▸ **Reading text**
** start **
My project negotiates the pathways and alleys of a steep site consisting of many horizontal layers of an architectonic and topographic nature. I began by photographing certain spaces on the site which could not ordinarily be accessed. Ruined walls enclose an overgrown courtyard, the interior of what was once a house. Council workers surveying the area allowed me to gain entry to this 'outside room' and i was able to photograph the space. The quietness and sense of elsewhere was very intense there. The rough and thick qualities of the tumble down granite walls absorbed sound and made the 'room' seem invisible, secret, calming and inspiring. I wanted to create a similar series of spaces in the new building which emphasised the tectonic and silent aspects of the site, reflective, recuperative, shadowy spaces in the city for making and displaying art.
The gallery building is a dialogue between a strong vertical element, a 4 story stone wall, and various interconnected exhibition spaces set within folded concrete planes. The vertical stone space is a memorial of the ruined walls kept intact elsewhere in the project. The concrete grounds establish new areas of elevation and depth on the site, indoor and external rooms are created. The stone flank walls establish a formal presence for the project on the site. They echo the massive corner of the adjacent maritime museum of Souta de Moura and make a recognisable edge to the site. The resulting external room emphasises the vertical quality of the site. The intermediate layer of the project is a market square in which the life of the building is commingled with the everyday activities which make up the quarter. Higher up, artists' studios are installed in a tower benefitting from light and views over the river and back up over the city. An existing ruined house is maintained as a private garden for the artists' community. This quiet space is filled with a pool and shady trees. It offers a formal and phenomenal counterpoint to the bustle of the market square and the monumental space of the external granite-walled gallery. Spaces of reflection, mundanity and ritual are made in close proximity. I hope to make an architecture of time and of place, a setting for art and for life.
** end **
▸ **Task goal**
Please reproduce the passage of the gallery project text word for word, beginning at "My project negotiates" and stopping after "and displaying art.". The entries that come next are not needed for anything here.

▸ **Information supplied**
** start **
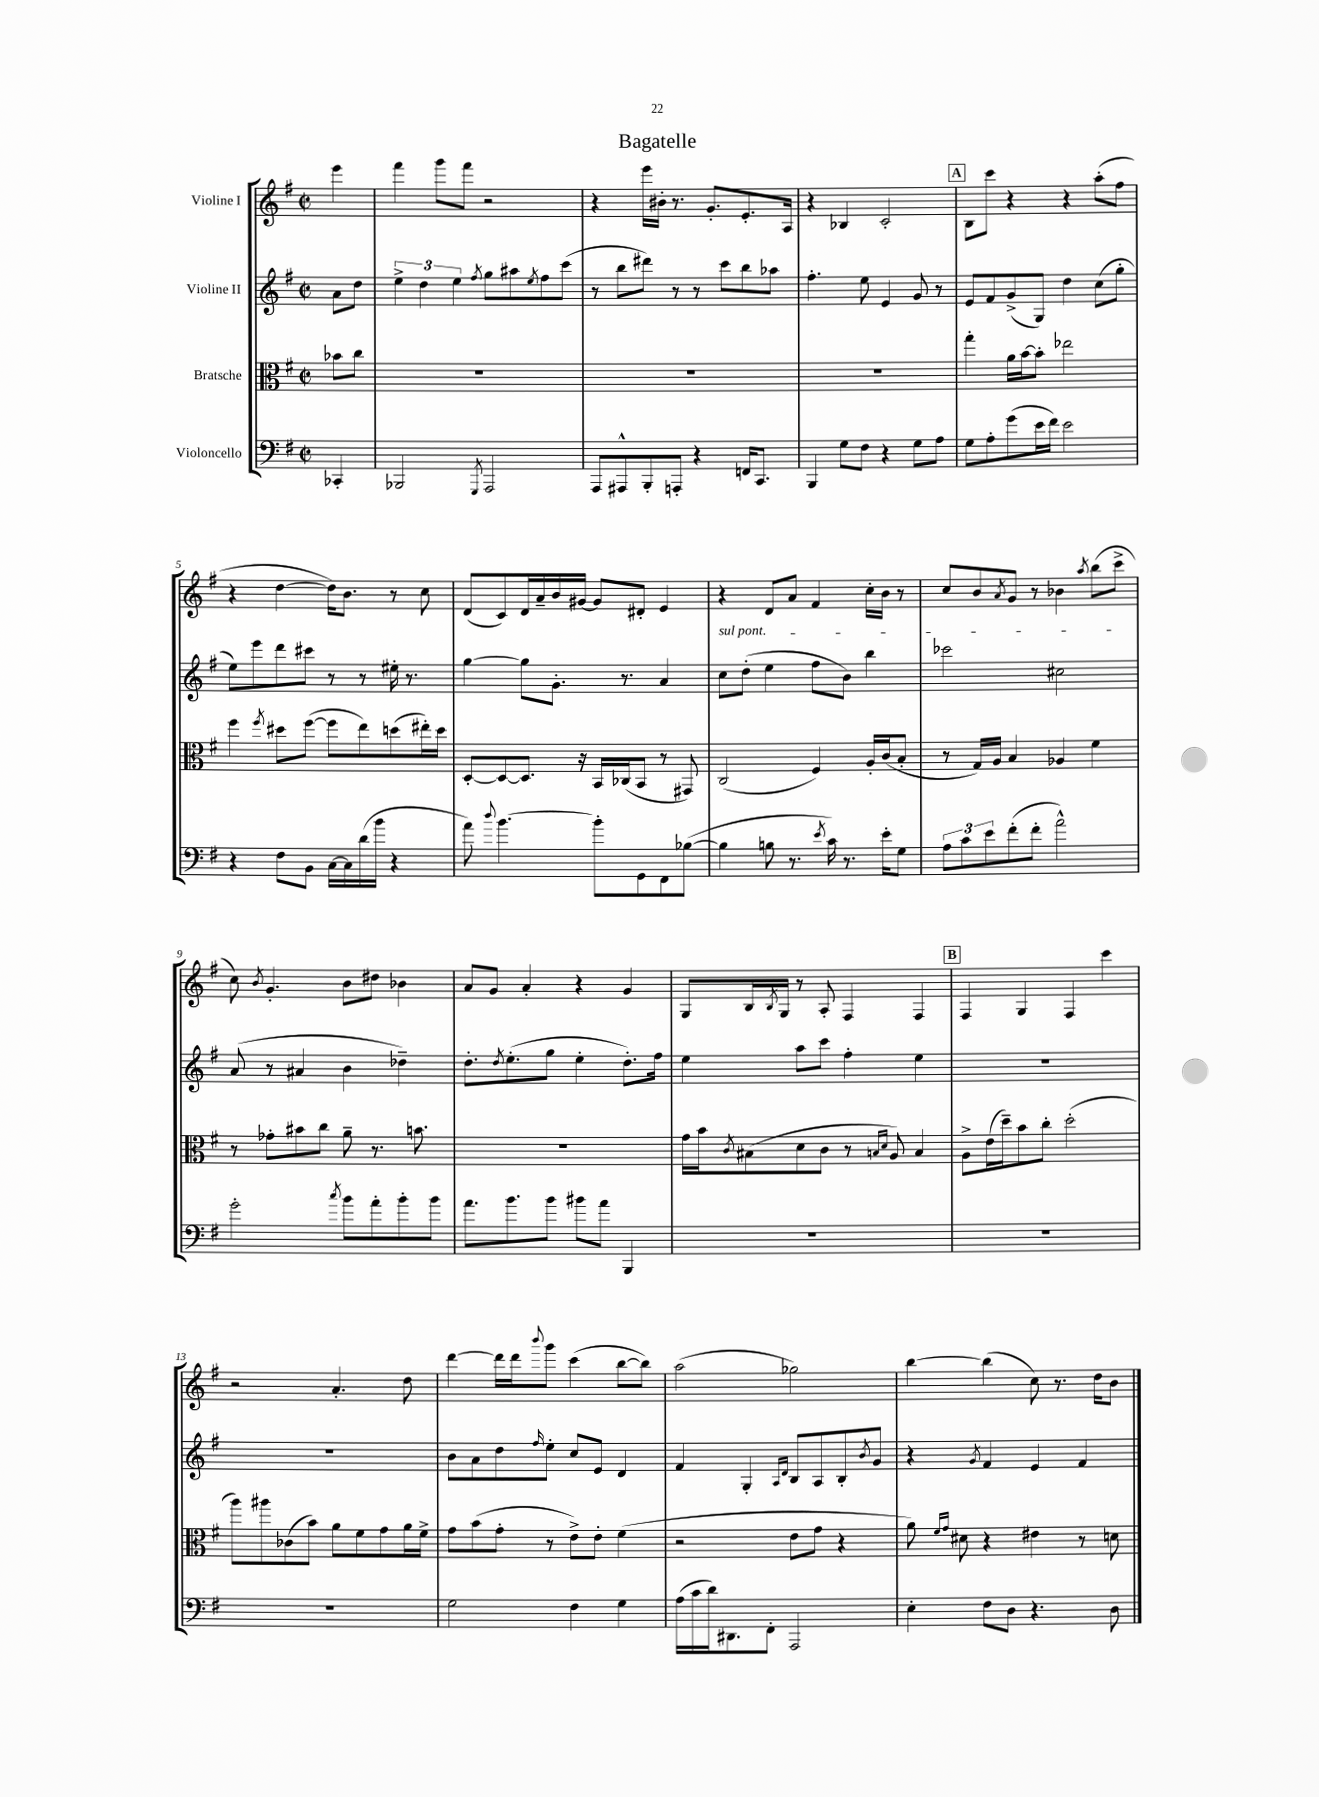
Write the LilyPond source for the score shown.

\header { title = "Bagatelle" }
<<
\new StaffGroup <<
\new Staff = "s0" \with { instrumentName = "Violine I" } {
    \clef treble \key g \major \defaultTimeSignature \time 2/2 \partial 4
    e'''4 |
    fis'''4 g'''8 fis'''8 r2 |
    r4 e'''16 bis'16-. r8. g'8.-. e'8.-. a16 |
    r4 bes4 c'2-. |
    \mark \markup { \box "A" } b8 c'''8 r4 r4 a''8-.( fis''8 |
    r4 d''4~ d''16) b'8. r8 c''8 |
    d'8( c'8) d'16 a'16-- b'16 gis'16~ gis'8 dis'8-. e'4 |
    r4 d'8 a'8 fis'4 c''16-. b'16 r8 |
    c''8 b'8 \acciaccatura { a'8 } g'8 r8 bes'4 \acciaccatura { a''8 } b''8( c'''8-> |
    c''8) \acciaccatura { b'8 } g'4.-. b'8 dis''8 bes'4 |
    a'8 g'8 a'4-. r4 g'4 |
    g8 b16 \acciaccatura { b8 } g16 r8 a8-. fis4 fis4 |
    \mark \markup { \box "B" } fis4 g4 fis4 c'''4 |
    r2 a'4.-. d''8 |
    d'''4~ d'''16 d'''16 \appoggiatura { b'''8 } g'''8 c'''4( b''8~ b''8) |
    a''2( ges''2) |
    b''4~ b''4( c''8) r8. d''16 b'8 \bar "|." |
}
\new Staff = "s1" \with { instrumentName = "Violine II" } {
    \clef treble \key g \major \defaultTimeSignature \time 2/2 \partial 4
    a'8 d''8 |
    \tuplet 3/2 { e''4-> d''4 e''4 } \acciaccatura { fis''8 } g''8 ais''8 \acciaccatura { e''8 } fis''8 c'''8( |
    r8 b''8 dis'''8) r8 r8 c'''8 b''8 aes''8 |
    fis''4.-. e''8 e'4 g'8 r8 |
    \mark \markup { \box "A" } e'8 fis'8 g'8->( g8) d''4 c''8( g''8-. |
    e''8) e'''8 d'''8 cis'''8 r8 r8 eis''16-. r8. |
    g''4~ g''8 g'8.-. r8. a'4 |
    \once \override TextSpanner.bound-details.left.text = \markup { \italic "sul pont." } c''8\startTextSpan d''8-.( e''4 fis''8 b'8) b''4 |
    ces'''2 cis''2\stopTextSpan |
    a'8( r8 ais'4 b'4 des''4--) |
    d''8.-. \acciaccatura { d''8 } e''8.-.( g''8 e''4-. d''8.-.) fis''16 |
    e''4 a''8 c'''8 fis''4-. e''4 |
    \mark \markup { \box "B" } R1 |
    R1 |
    b'8 a'8 d''8 \grace { fis''16 } e''8-. c''8 e'8 d'4 |
    fis'4 g4-. \grace { a16 d'16 } b8 a8 b8-. \acciaccatura { b'8 } g'8 |
    r4 \acciaccatura { g'8 } fis'4 e'4 fis'4 \bar "|." |
}
\new Staff = "s2" \with { instrumentName = "Bratsche" } {
    \clef alto \key g \major \defaultTimeSignature \time 2/2 \partial 4
    bes'8 c''8 |
    R1 |
    R1 |
    R1 |
    \mark \markup { \box "A" } g''4-. a'16 b'16~ b'8-. ees''2 |
    fis''4 \acciaccatura { fis''8 } dis''8 fis''8~( fis''8 e''8) d''8( eis''16-.) d''16 |
    d8~-. d8~ d8. r16 b,16 ces16( b,8 r8 gis,8) |
    c2( fis4) a16-. c'16( b8-. |
    r8 g16) a16 b4 aes4 fis'4 |
    r8 ges'8-. bis'8 c''8 a'8-- r8. b'8. |
    R1 |
    g'16 b'16 \acciaccatura { c'8 } bis8( d'8 c'8 r8 \grace { b16 d'16 } a8) b4 |
    \mark \markup { \box "B" } a8-> e'16( d''16--) b'8 c''8-. d''2-.( |
    a''8) ais''8 ces'8( b'8) a'8 fis'8 g'8 a'16 fis'16-> |
    g'8 b'8( g'8-. r8 e'8->) e'8-. fis'4( |
    r2 e'8 g'8 r4 |
    a'8) \grace { fis'16 g'16 } dis'8 r4 eis'4 r8 d'8 \bar "|." |
}
\new Staff = "s3" \with { instrumentName = "Violoncello" } {
    \clef bass \key g \major \defaultTimeSignature \time 2/2 \partial 4
    ces,4-. |
    bes,,2 \acciaccatura { g,,8 } a,,2 |
    a,,8 ais,,8-^ b,,8-. a,,8-. r4 f,16 c,8. |
    b,,4 g8 fis8 r4 g8 a8 |
    \mark \markup { \box "A" } g8 a8-. g'8( e'16 fis'16) e'2 |
    r4 fis8 b,8 c16~ c16 d'16( b'16 r4 |
    a'8) \appoggiatura { d''8 } b'4.~ b'8-. g,8 fis,8 bes8~( |
    bes4 b8 r8. \acciaccatura { e'8 } c'16) r8. e'16-. g8 |
    \tuplet 3/2 { a8 c'8 e'8 } fis'8-.( fis'8-. a'2-^) |
    g'2-. \acciaccatura { c''8 } b'8 a'8-. b'8-. b'8 |
    a'8. b'8. b'8 bis'8 a'8 b,,4 |
    R1 |
    \mark \markup { \box "B" } R1 |
    R1 |
    g2 fis4 g4 |
    a16( c'16 d'16) dis,8. fis,8-. a,,2 |
    e4-. fis8 d8 r4. d8 \bar "|." |
}
>>
>>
** end **
▸ **Solution for this problem**
My project negotiates the pathways and alleys of a steep site consisting of many horizontal layers of an architectonic and topographic nature. I began by photographing certain spaces on the site which could not ordinarily be accessed. Ruined walls enclose an overgrown courtyard, the interior of what was once a house. Council workers surveying the area allowed me to gain entry to this 'outside room' and i was able to photograph the space. The quietness and sense of elsewhere was very intense there. The rough and thick qualities of the tumble down granite walls absorbed sound and made the 'room' seem invisible, secret, calming and inspiring. I wanted to create a similar series of spaces in the new building which emphasised the tectonic and silent aspects of the site, reflective, recuperative, shadowy spaces in the city for making and displaying art.